Microscopy is the technical field of using microscopes to view samples or objects. There are three well-known branches of microscopy, optical, electron and scanning probe microscopy.

Optical and electron microscopy involve the diffraction, reflection, or refraction of electromagnetic radiation incident upon the subject of study, and the subsequent collection of this scattered radiation in order to build up an image. This process may be carried out by wide field irradiation of the sample (for example standard light microscopy and transmission electron microscopy) or by scanning of a fine beam over the sample (for example confocal microscopy and scanning electron microscopy). Scanning probe microscopy involves the interaction of a scanning probe with the surface or object of interest. The development of microscopy revolutionized biology and remains an essential tool in that science, along with many others.

Optical microscopy

Optical or light microscopy involves passing visible light transmitted through or reflected from the sample through a single or multiple lenses to allow a magnified view of the sample. The resulting image can be detected directly by the eye, imaged on a photographic plate or captured digitally. The single lens with its attachments, or the system of lenses and imaging equipment, along with the appropriate lighting equipment, sample stage and support, makes up the basic light microscope.

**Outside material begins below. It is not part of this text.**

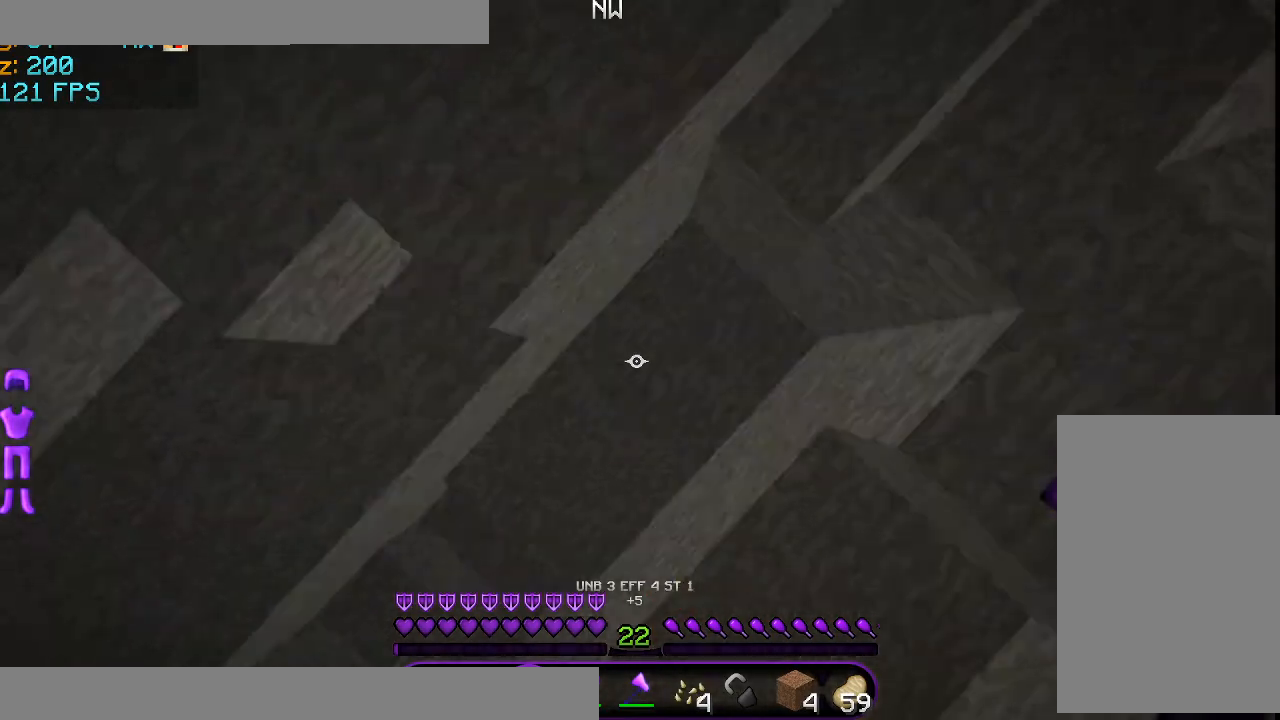
{"keys": ["space", "w"], "mouse": [], "events": [[209, "w", "down"]]}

Limitations of optical microscopy

Limitations of standard optical microscopy (bright field microscopy) lie in three areas;

• The technique can only image dark or strongly refracting objects effectively.
• Diffraction limits resolution to approximately 0.2 micrometre (see: microscope).
• Out of focus light from points outside the focal plane reduces image clarity.

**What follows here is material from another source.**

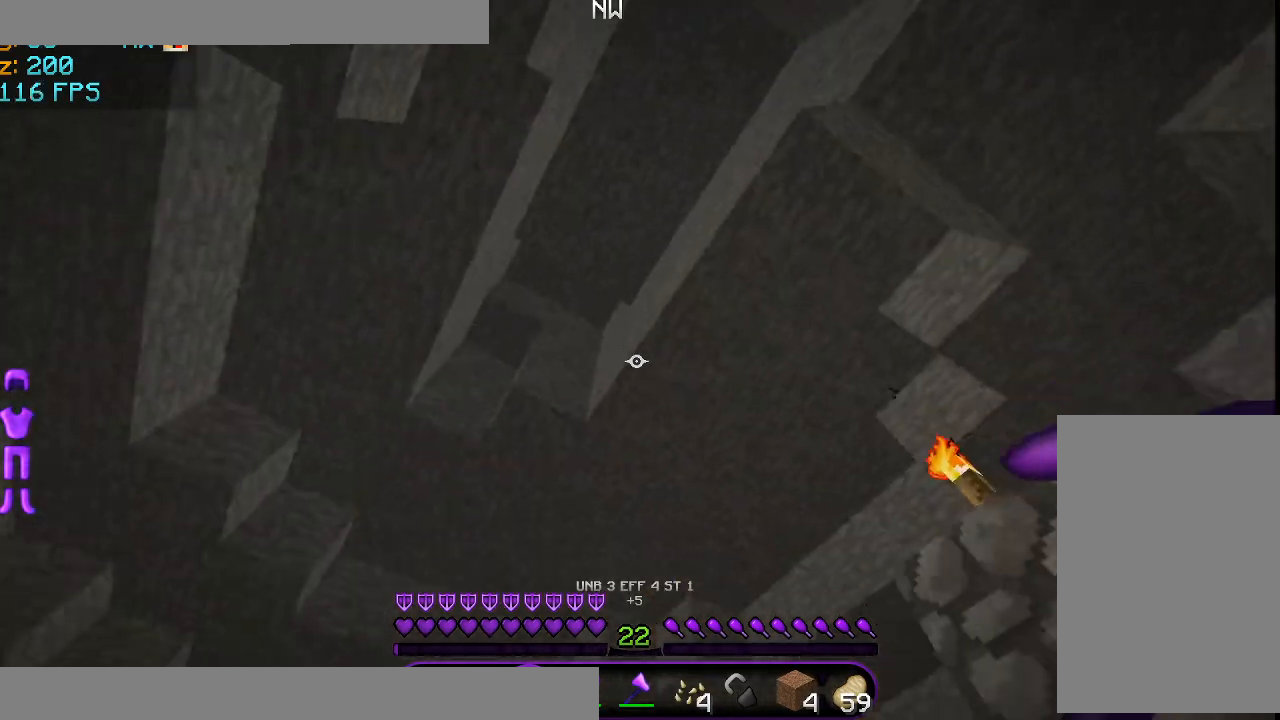
{"keys": ["w"], "mouse": [], "events": [[417, "space", "up"]]}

Live cells in particular generally lack sufficient contrast to be studied successfully, internal structures of the cell are colourless and transparent. The most common way to increase contrast is to stain the different structures with selective dyes, but this involves killing and fixing the sample. Staining may also introduce artifacts, apparent structural details that are caused by the processing of the specimen and are thus not a legitimate feature of the specimen.

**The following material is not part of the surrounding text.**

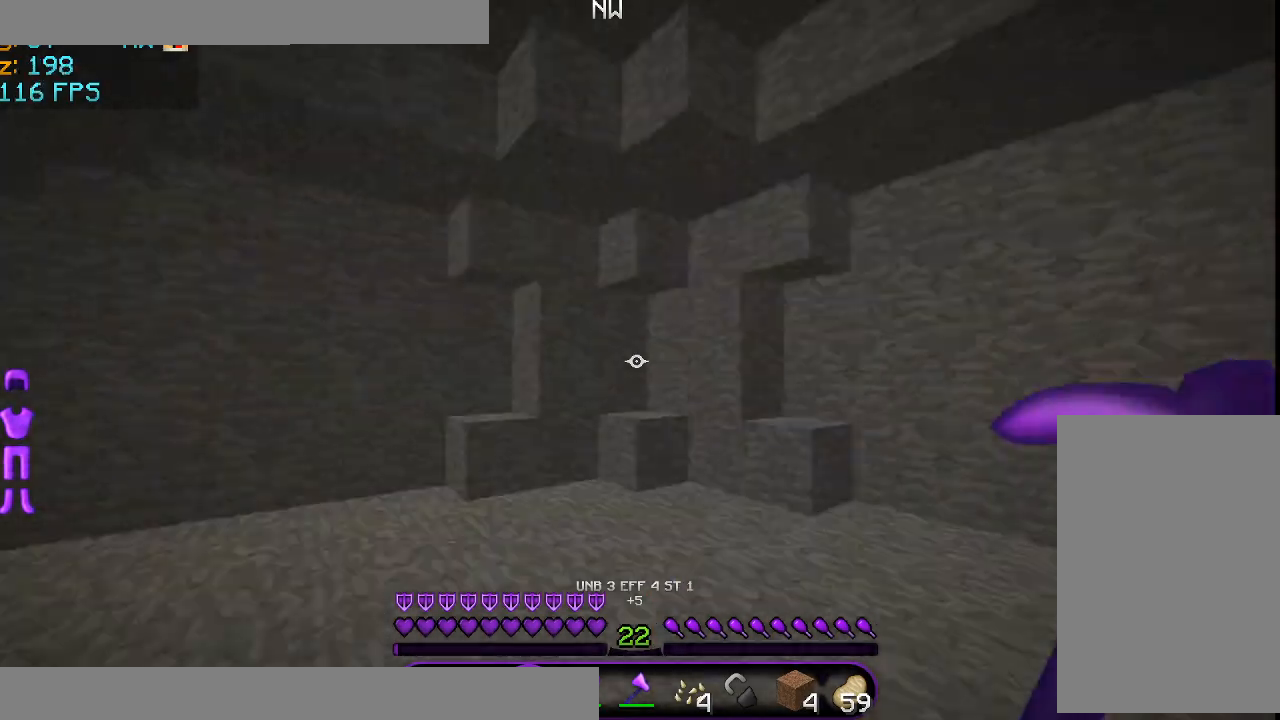
{"keys": ["a"], "mouse": [], "events": [[167, "w", "up"], [501, "a", "down"]]}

These limitations have, to some extent, all been overcome by specific microscopy techniques which can non-invasively increase the contrast of the image. In general, these techniques make use of differences in the refractive index of cell structures. It is comparable to looking through a glass window: you (bright field microscopy) don't see the glass but merely the dirt on the glass. There is however a difference as glass is a more dense material, and this creates a difference in phase of the light passing through. The human eye is not sensitive to this difference in phase but clever optical solutions have been thought out to change this difference in phase into a difference in amplitude (light intensity).